Simple math question.

ultimablah

The sum of four numbers equals the product of four numbers equals 711.

What are the four numbers?

I see 2 equations with 4 unknowns, and no way to do this but brute force it; is there a special circumstance here?

Werg22

The sum and product of the same 4 numbers are equal to 711? Is that what you mean?
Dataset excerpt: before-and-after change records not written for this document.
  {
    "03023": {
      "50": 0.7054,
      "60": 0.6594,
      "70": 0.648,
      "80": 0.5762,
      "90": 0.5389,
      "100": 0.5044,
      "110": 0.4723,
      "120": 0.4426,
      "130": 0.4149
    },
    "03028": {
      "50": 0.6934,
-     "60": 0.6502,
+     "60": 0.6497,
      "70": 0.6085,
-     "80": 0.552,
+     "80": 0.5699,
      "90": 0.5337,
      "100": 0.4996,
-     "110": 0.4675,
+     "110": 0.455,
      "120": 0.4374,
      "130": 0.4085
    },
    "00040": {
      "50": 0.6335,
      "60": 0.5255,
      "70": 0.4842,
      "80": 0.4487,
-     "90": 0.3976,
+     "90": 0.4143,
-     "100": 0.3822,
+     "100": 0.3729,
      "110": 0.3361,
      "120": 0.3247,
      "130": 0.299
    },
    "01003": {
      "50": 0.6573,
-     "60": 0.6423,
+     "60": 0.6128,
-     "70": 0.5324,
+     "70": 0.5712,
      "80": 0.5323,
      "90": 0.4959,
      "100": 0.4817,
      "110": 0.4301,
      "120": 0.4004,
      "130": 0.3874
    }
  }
The prime decomposition of 711 is 3^2*79. There aren't too many ways to get 4 numbers; you either have 1, 1, 9, 79, or 1, 1, 3, 237 or 1, 3 , 3, 79. None of those sum up to 711. Can you restate the problem more clearly?

davee123

Admittedly, he did say "numbers" and not "integers", so the prime factorization of 711 isn't necessarily relevant, although I agree it's certainly implied. Hmm...

DaveE

ƒ(x)

Hm...Just thinking out loud here. This approach requires making certain assumptions that could prove to be wrong. Please forgive my formatting errors.

711 = a+b+c+d
711 = abcd

The first two assumptions are that a = 711, so:

0 = b+c+d
1 = bcd

The next one is that bc = 1, which means that

d = -1

and

-1 = bc

and that

-1/b = c

which means that

711 = 711-1+(-1/b)+b
0 = -1-(1/b)+b
0 = b^2-b-1
b = [1+-(1-4*-1*1)^1/2]/2
b = [1+-(5)^1/2]/2
b = 1.618 or -.618

Therefore, since -1/b = c

When b = 1.618, c = -.618 and when b = -.618 c = 1.618
And that since addition and multiplication are communicative, one of these solution is redundant.
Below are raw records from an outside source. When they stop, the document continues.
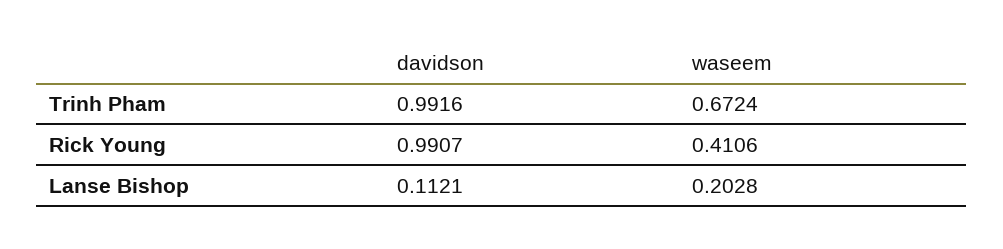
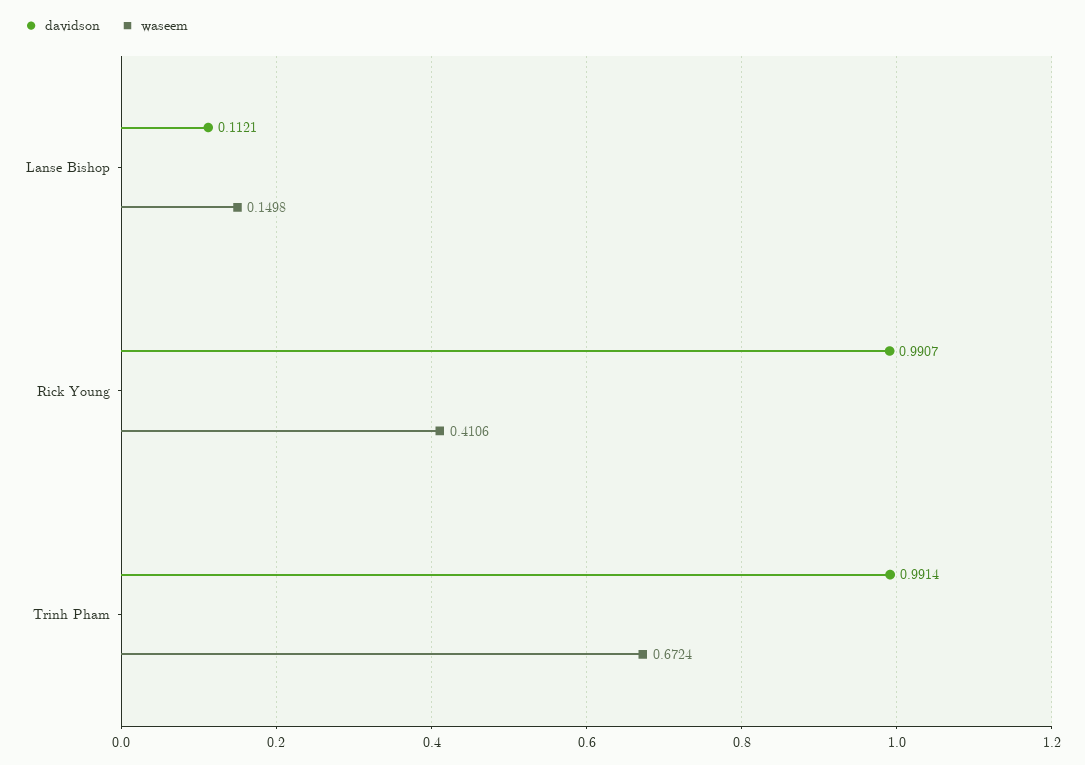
  {
    "davidson": {
-     "Trinh Pham": 0.9916,
+     "Trinh Pham": 0.9914,
      "Rick Young": 0.9907,
      "Lanse Bishop": 0.1121
    },
    "waseem": {
      "Trinh Pham": 0.6724,
      "Rick Young": 0.4106,
-     "Lanse Bishop": 0.2028
+     "Lanse Bishop": 0.1498
    }
  }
So, in conclusion (finally )

Since -1 = bc

711 ?= 711*-1*-1
711 = 711

and

711 ?= 711-1-.618+1.618
711= 711

a = 711
b = -.618
c = 1.618
d = -1

Q.E.D.

jimmysnyder

As the op said, these are two equations in 4 unknowns. There are infinitely many solutions. F(x) has added 3 more equations which seems extravagant under the circumstances.

ƒ(x)

Haha. Nevertheless, those three extravagant equations allowed me to find one possible solution.
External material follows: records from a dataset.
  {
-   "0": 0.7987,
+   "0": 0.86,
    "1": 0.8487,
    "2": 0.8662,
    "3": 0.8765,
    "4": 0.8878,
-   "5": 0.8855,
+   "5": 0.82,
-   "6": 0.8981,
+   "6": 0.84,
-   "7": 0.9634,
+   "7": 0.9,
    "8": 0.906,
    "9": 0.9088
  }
Oh, and by the way, prove that there are a infinite number of solutions.

davee123

That's pretty easy, no?

w+x+y+z = 711
wxyz = 711
w = 711/xyz

Assume z=1:

w=711/xy
711/xy+x+y+1 = 711
711 + x^2y + xy^2 = 710xy
xy^2+(x^2-710x)y+711 = 0

You can use the quadratic formula (though it's messy) to solve for y, with:

A = x
B = x^2-710x
C = 711

So as long as 2A =/= 0, and B^2 > 4AC, you're good. Specifically:

x =/=0
x^4+2x^2-1420x+504100x^2 > 2840x
x^3+2x+504100x > 4260

So, without bothering to solve it, it's obvious that for x>1, the quadratic will be solvable, because it'll satisfy the above requirements. And obviously there are an infinite number of values for x>1.

DaveE

jimmysnyder

My bad. f(x) only added two equations, the expected number. As not both of the original equations are linear it is not enough to merely count equations and unknowns as I did. However, davee123 has saved the day for me on this point.

ƒ(x)

Haha fine. I'm too tired to look through your post right now, so I'll just agree for the moment.

Just as a side note, my math teacher has a problem that is exactly similar to this one that that he calls the "7-11 Problem" (as in the gas station). When asked, he said that there was only 1 possible solution to this, and I am tempted to agree because the problem combines addition and multiplication. But, he is not infallible.